> **Task set**
a – From the personal reflections below, write out word for word the passage that begins with "Being safe in" and ends with "mind is blown.".
b – In the personal reflections below, how long did the first writer speculate in the market before deciding never to touch a brokerage account again?

> **Text segment**
- Opening Delimiter -
I’ll go first…after 10 years of speculating in the market (read: gambling in high risk assets) I realized I shouldn’t ever touch a brokerage account in my lifetime. A monkey would have made better choices than I did. Greed has altered the course of life many times over. I am at an age where I may recover from my actions over the decades, but it has taken its toll. I am frugal and have a good head on me, but having such impulsivity in financial instruments was not how I envisioned my adulthood. Its a bitter pill to swallow, since money is livelihood of my family, but I need to “invest” all I have into relationships, meaningful moments, and fulfilling hobbies.

Being safe in my marriage wasn’t the same as being happy. We didn’t fight or argue, we didn’t hate each other or even dislike each other. We didn’t throw things at each other and scream at each other. After my childhood, I thought this was a happy healthy relationship. Turns out, we’re great friends but we aren’t in love. Now that I’ve discovered what happy, healthy AND in love is like, my mind is blown.

I never understood the comments from my friends that I didn’t seem happy. I thought I was…

That choosing a relationship with someone who is monkeybranching into the relationship with you directly from another relationship is you allowing someone in your life who is fundamentally dishonest and manipulative. It’s one thing to be casually dating in general, and just finding someone you click with and ending it with the people you are casually dating, but entering a relationship with someone who pursues you even though they’re in an ostensibly committed relationship is choosing to accept someone who is really not a good person, because they will just do whatever they want and eventually hurt you without a qualm too. Tolerating any of this means you are tolerating abuse, really.
- Closing Delimiter -
> **Listed entries**
- Opening Delimiter -
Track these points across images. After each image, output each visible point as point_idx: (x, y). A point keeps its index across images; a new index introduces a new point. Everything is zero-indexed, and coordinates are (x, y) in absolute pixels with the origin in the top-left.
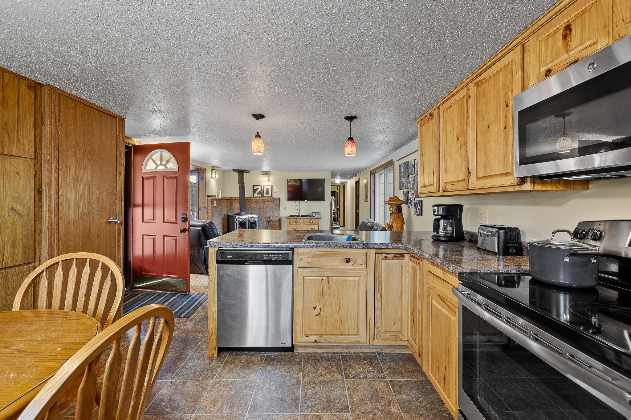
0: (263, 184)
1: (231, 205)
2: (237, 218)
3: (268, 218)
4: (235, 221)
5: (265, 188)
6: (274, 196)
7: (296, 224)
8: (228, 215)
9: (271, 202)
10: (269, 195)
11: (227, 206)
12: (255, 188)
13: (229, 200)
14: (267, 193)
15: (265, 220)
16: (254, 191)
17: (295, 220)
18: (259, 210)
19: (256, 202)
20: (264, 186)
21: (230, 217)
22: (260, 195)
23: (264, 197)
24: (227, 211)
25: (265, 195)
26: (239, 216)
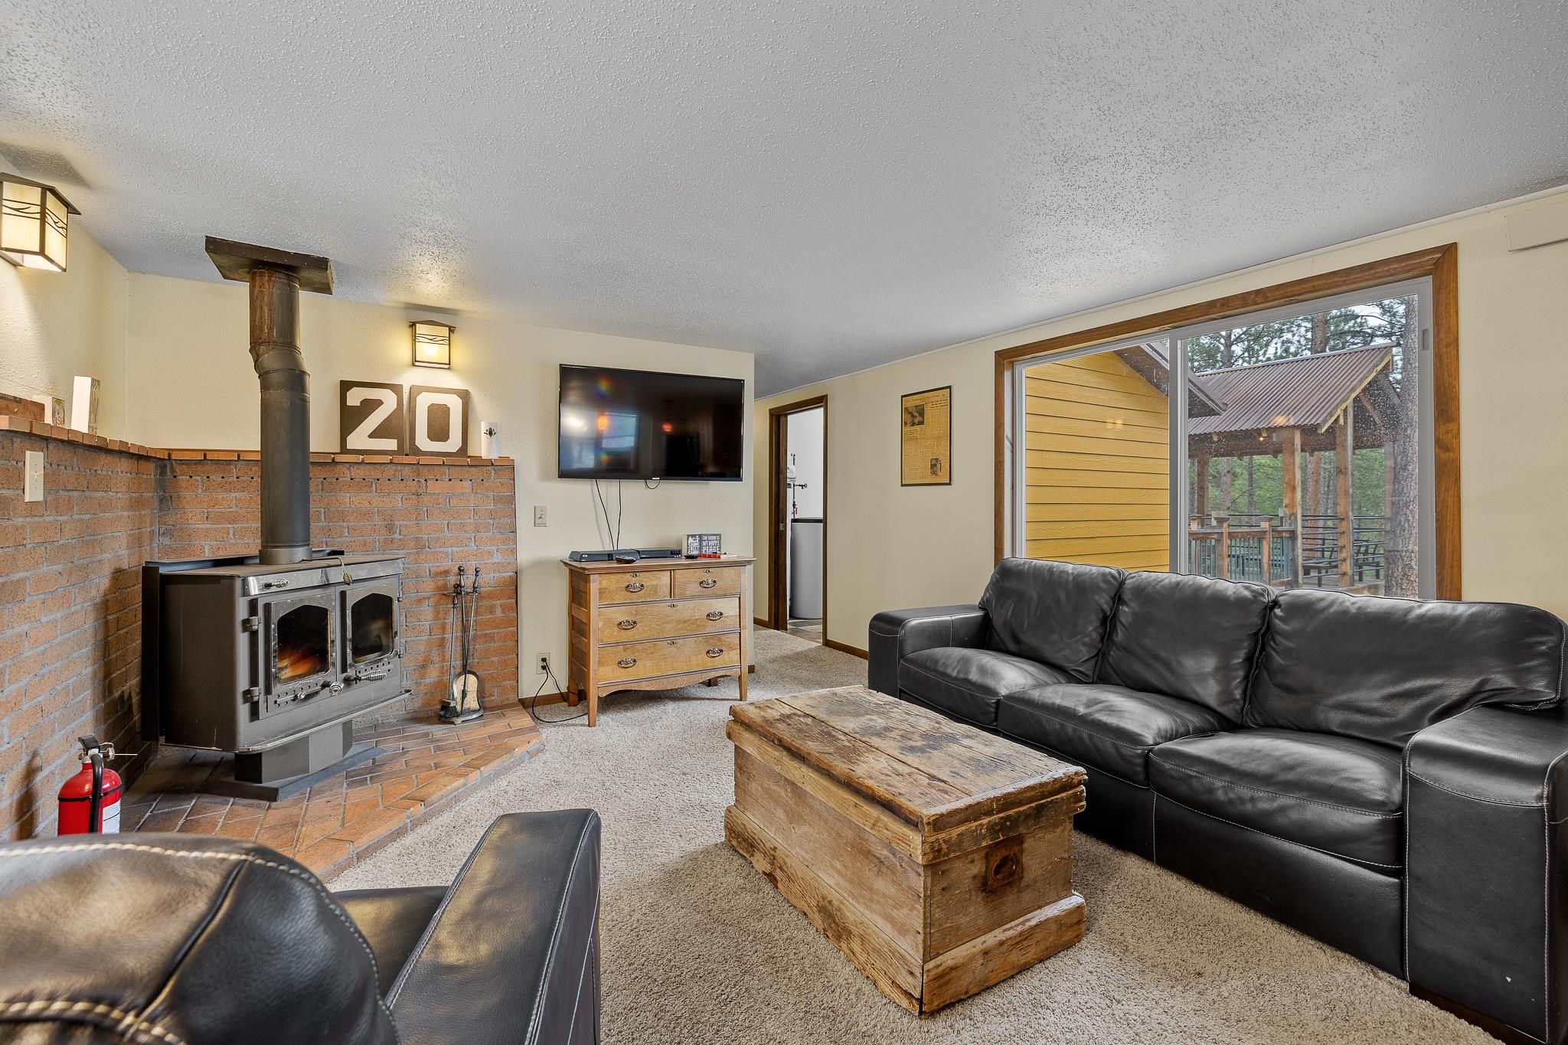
- Closing Delimiter -
> **Numbered responses**
a –
Being safe in my marriage wasn’t the same as being happy. We didn’t fight or argue, we didn’t hate each other or even dislike each other. We didn’t throw things at each other and scream at each other. After my childhood, I thought this was a happy healthy relationship. Turns out, we’re great friends but we aren’t in love. Now that I’ve discovered what happy, healthy AND in love is like, my mind is blown.

b – 10 years.